Хотя лицо Схюлтса было освещено, а лицо его брата нет, постороннего сразу же поразила бы более видная внешность последнего. Лицо Августа Шульца было таким выразительным, до такой степени красноречивым и пластически совершенным, что казалось почти бессмысленным — бессмысленным из-за избытка смысла, причем смысла, понятного с первого взгляда. Это роднило его лицо с мордами животных; и действительно, в физиономии Августа было что-то от животного, от барана — блестяще стилизованный под человека баран. Длинный острый нос с горбинкой, раскосые, как у брата, глаза, но тяжелее и категоричнее, выражавшие вместо мечтательного лукавства железное самодовольство, тонкий рот со слишком маленькой нижней губой, светлые вьющиеся волосы — недоставало лишь двух изогнутых рогов, чтобы представить себе могучее и глуповатое животное, тотем первобытных народов в маскарадном костюме эсэсовца. Лицо Схюлтса было гораздо неопределеннее, загадочнее, человечнее. У него было лицо, у Августа же — характерная маска, не менявшаяся при разговоре и не выражавшая никаких чувств, кроме безоговорочной готовности к действию в его наиболее примитивной форме, а также некоторое презрение к тому, кто может воспротивиться этому действию или осудить его. Это презрение выразилось в складках около его рта, когда он сказал:
— Мне безразлично, что ты против нас. Но меня огорчило бы, если бы ты участвовал в балагане подпольщиков. Я достаточно насмотрелся на партизан в России, чтобы проявлять к этому снисходительность; но там они хоть что-то делают, а здесь настоящий балаган.

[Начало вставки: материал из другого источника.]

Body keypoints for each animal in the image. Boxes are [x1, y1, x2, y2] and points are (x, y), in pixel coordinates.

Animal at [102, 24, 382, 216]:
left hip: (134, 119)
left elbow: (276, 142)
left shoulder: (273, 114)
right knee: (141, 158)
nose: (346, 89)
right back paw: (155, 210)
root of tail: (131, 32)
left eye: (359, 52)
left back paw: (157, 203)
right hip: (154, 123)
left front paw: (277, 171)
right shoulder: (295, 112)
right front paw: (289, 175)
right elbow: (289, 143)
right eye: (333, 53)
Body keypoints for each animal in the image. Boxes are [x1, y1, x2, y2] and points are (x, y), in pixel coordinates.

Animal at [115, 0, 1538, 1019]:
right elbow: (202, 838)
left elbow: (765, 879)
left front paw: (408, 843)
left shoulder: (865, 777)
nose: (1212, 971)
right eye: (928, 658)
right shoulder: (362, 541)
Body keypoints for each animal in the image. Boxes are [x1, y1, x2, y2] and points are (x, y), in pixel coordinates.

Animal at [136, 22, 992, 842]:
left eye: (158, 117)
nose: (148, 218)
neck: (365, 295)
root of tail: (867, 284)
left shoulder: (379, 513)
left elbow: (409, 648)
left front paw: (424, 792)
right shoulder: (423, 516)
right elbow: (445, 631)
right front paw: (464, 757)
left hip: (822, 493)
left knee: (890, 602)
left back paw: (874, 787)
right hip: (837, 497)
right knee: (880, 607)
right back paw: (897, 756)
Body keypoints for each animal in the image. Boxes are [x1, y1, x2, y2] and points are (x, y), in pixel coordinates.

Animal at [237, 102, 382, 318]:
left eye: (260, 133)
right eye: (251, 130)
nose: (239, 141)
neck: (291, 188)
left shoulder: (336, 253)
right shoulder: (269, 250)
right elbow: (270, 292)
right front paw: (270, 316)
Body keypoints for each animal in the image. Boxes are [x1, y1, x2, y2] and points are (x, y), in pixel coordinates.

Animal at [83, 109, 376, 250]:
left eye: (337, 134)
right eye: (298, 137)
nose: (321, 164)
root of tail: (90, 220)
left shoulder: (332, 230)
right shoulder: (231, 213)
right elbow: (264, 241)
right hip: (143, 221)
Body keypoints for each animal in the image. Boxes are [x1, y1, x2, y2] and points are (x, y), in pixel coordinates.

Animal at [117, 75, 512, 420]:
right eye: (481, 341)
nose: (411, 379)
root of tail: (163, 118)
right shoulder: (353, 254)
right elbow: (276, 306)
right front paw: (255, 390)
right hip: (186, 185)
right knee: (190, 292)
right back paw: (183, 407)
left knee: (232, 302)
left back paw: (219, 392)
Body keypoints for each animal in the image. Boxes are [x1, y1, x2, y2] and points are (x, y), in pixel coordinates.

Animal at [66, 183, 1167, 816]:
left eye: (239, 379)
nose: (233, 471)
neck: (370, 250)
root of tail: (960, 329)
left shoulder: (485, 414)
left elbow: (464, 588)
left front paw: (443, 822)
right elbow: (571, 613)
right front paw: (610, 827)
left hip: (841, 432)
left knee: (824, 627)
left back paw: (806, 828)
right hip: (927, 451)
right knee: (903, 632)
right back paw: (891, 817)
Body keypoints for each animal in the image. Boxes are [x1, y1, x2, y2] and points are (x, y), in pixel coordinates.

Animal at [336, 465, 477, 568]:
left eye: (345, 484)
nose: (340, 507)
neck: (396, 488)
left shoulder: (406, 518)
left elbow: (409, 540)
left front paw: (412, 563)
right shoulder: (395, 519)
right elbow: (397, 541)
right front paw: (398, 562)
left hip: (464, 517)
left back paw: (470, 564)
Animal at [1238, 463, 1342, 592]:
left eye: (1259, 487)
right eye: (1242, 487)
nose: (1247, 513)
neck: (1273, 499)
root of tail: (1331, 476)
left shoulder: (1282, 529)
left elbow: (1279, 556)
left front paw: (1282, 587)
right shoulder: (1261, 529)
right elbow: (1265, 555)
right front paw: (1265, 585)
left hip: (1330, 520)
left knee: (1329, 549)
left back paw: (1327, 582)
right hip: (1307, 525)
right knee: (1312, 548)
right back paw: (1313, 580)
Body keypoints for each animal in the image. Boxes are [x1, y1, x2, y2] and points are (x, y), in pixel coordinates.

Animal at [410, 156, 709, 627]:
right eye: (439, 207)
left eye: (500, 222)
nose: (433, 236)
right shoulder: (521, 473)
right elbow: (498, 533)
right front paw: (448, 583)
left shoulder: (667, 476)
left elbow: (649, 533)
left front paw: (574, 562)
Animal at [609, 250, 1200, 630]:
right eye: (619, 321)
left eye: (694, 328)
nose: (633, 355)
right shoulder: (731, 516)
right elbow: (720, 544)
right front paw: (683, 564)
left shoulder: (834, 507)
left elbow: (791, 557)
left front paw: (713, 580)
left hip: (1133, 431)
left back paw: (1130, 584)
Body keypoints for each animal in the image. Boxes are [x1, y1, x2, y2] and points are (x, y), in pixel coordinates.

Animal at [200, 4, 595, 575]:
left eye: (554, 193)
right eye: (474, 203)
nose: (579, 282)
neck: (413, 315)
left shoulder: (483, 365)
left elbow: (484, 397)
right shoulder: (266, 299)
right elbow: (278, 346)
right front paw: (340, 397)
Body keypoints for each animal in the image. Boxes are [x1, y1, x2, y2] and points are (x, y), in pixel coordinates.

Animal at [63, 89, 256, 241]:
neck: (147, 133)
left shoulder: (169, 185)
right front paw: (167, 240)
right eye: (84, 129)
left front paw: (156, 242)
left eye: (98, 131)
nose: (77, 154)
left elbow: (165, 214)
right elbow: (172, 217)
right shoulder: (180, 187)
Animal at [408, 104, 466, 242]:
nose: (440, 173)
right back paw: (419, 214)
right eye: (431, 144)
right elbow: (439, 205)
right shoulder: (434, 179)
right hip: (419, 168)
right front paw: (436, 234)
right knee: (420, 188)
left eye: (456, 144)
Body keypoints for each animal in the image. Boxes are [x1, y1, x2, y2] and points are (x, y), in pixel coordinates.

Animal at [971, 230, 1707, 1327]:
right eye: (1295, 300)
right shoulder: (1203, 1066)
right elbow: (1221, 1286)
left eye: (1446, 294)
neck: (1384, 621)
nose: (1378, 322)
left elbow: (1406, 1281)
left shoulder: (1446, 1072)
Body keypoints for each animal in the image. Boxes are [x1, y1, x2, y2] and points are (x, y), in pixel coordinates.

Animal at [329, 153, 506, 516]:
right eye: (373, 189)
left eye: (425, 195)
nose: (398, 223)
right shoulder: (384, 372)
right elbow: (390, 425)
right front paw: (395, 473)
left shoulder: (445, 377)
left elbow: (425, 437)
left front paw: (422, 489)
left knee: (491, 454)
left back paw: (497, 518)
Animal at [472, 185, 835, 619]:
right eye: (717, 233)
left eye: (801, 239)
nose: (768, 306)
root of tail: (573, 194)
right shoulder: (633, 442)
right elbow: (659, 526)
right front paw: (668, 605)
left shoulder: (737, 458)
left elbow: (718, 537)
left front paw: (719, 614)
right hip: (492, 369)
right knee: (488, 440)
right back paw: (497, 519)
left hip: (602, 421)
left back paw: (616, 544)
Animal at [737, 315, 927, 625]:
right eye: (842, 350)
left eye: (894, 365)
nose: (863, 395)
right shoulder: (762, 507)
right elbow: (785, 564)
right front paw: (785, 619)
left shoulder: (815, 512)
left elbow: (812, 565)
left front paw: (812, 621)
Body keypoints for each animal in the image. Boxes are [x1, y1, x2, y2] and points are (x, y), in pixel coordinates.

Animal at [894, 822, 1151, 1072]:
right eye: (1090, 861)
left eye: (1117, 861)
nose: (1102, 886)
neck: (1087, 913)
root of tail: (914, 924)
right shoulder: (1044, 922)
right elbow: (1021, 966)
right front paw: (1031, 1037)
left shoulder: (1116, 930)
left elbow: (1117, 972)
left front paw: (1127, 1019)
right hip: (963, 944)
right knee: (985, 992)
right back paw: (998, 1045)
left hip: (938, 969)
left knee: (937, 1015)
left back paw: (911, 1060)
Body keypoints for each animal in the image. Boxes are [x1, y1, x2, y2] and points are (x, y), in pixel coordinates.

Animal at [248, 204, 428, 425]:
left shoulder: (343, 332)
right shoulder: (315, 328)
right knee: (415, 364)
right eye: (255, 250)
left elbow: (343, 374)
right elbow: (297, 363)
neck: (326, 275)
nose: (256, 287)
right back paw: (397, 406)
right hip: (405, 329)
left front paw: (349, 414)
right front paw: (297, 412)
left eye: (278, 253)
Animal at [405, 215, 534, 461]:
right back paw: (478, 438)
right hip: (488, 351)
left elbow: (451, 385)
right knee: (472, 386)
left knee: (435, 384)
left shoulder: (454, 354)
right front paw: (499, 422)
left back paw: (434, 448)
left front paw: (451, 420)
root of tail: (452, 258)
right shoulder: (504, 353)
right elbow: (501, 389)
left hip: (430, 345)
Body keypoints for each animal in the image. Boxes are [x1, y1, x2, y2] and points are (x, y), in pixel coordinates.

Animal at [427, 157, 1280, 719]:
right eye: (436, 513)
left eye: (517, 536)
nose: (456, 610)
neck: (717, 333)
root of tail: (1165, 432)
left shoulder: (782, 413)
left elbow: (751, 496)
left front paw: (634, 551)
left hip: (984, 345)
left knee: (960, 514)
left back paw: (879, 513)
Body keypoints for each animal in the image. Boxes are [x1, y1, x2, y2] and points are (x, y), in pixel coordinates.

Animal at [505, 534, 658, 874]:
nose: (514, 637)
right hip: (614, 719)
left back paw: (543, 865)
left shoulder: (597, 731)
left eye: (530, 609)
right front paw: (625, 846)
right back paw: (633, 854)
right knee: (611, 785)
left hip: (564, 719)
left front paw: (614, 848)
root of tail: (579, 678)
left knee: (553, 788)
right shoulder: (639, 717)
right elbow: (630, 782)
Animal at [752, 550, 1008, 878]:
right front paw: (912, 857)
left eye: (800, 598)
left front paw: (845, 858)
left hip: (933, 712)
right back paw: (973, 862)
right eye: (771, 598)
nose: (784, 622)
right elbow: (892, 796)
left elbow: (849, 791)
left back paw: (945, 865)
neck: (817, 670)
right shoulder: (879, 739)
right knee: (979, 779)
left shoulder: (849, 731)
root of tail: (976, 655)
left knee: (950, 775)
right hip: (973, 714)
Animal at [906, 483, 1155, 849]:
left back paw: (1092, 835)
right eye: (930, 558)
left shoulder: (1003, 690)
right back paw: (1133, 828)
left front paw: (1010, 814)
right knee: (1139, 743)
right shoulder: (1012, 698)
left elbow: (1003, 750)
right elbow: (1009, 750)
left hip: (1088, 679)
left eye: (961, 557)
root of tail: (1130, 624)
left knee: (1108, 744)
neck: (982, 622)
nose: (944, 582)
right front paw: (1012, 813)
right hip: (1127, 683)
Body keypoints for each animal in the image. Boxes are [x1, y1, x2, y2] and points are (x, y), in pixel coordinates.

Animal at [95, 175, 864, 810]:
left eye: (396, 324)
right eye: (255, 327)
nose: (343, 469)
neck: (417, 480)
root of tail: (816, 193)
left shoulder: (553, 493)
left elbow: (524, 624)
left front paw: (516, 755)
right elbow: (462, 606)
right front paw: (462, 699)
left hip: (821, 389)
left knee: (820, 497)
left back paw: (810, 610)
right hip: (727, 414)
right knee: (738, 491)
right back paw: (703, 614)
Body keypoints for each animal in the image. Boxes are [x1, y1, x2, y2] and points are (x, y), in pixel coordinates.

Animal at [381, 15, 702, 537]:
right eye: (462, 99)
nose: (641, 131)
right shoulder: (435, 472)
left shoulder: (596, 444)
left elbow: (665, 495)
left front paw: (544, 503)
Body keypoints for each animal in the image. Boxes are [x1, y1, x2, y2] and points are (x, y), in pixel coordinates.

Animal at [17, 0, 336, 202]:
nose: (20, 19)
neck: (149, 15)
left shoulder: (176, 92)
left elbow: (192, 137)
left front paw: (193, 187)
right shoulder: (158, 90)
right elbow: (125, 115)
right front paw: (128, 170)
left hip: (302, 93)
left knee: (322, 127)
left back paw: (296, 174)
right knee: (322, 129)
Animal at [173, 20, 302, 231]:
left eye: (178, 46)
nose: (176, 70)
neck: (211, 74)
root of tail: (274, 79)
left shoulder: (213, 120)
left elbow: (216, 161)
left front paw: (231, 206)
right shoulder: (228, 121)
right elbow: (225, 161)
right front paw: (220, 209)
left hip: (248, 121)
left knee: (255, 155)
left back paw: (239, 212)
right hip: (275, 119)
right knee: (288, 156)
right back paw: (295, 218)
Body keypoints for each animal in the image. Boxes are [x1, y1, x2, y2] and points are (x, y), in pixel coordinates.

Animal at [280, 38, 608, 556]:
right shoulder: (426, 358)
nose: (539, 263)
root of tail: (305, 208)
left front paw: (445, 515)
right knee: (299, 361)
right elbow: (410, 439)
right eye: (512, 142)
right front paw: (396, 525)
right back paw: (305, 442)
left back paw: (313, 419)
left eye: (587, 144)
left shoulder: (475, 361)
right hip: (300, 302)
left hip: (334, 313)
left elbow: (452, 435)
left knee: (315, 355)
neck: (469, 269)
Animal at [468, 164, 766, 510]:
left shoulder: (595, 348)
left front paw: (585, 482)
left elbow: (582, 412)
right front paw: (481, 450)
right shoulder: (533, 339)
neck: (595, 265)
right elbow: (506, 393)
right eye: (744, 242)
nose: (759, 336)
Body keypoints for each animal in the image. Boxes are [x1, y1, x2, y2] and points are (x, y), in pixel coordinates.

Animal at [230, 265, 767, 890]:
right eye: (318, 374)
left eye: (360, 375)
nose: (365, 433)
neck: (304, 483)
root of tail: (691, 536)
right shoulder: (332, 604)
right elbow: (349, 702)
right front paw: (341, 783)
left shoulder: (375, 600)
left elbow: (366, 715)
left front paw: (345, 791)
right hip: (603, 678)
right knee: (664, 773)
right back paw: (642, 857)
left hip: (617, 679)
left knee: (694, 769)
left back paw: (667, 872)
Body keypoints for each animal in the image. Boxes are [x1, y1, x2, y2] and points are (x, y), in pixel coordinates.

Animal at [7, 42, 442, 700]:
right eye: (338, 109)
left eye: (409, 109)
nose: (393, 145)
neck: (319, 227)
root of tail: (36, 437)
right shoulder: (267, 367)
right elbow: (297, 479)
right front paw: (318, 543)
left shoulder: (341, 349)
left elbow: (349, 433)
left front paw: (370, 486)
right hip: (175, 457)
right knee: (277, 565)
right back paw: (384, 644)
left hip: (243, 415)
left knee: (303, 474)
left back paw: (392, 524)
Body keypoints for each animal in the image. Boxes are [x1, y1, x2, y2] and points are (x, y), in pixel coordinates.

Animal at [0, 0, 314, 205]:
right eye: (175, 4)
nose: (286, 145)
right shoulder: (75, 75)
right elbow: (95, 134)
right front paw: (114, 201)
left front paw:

— Не беспокойся, меня тут хорошо проучили. Как мама?
— Неплохо. Она, конечно, очень испугалась, получив твое письмо.
— Поздравляю тебя с повышением… и с орденом.
— Не поздравляй меня, — смутился и опустил глаза Август. — Я воюю не ради награды, а ради своего удовольствия, и с особенным удовольствием за гиблое дело, оплеванное всеми. Лишь тогда борьба имеет какой-то смысл. Когда все против тебя, то знаешь по крайней мере, что имеешь противников. Тебе, возможно, это кажется слишком возвышенным.
— Возможно. Значит, ты не веришь в победу?
— Нет.
Беседа прервалась. Схюлтс давно знал, что брат после пятнадцатиминутного общения выдыхался и погружался в безнадежное молчание то ли потому, что ему надоедало говорить, то ли в эти четверть часа он расходовал весь свой запал, то ли исчерпывал тему разговора. Теория о противниках звучала очень мило, но она была нетипичной для умственной деятельности Августа. Не исключено, что он от кого-то слышал эту теорию: среди офицеров-эсэсовцев теперь ходит немало удивительных «философем», пока они еще способны философствовать. Одно доставило ему удовольствие: Август разговаривал на чистом голландском языке. Лишь в этом отношении он не стал предателем.
Схюлтс уже собрался напомнить брату о существовании «Петера Лорре», когда ему пришло в голову спросить:
— Не можешь ли ты помочь моему другу? Он — еврей, преподаватель немецкого, как и я, его арестовали за то, что он скрывался, других грехов за ним нет. Я не знаю, где он, возможно, уже в Германии…
— Не могу, — решительно, ни на секунду не задумавшись, ответил Август. — Я вытащил тебя отсюда, как брата; если бы ты совершил более серьезный проступок, то я не мог бы помочь даже тебе. Я не желаю вмешиваться в дела первого встречного жида.
Схюлтс побледнел от гнева, его руки сжались в кулаки.
— Очень жаль, что ты употребляешь это слово. Со мной в камере сидел гронингенский крестьянин, он тоже говорил о жидах, но он всего лишь невежественный крестьянин… Ладно, не будем ссориться… Мне пора идти, меня ждут внизу.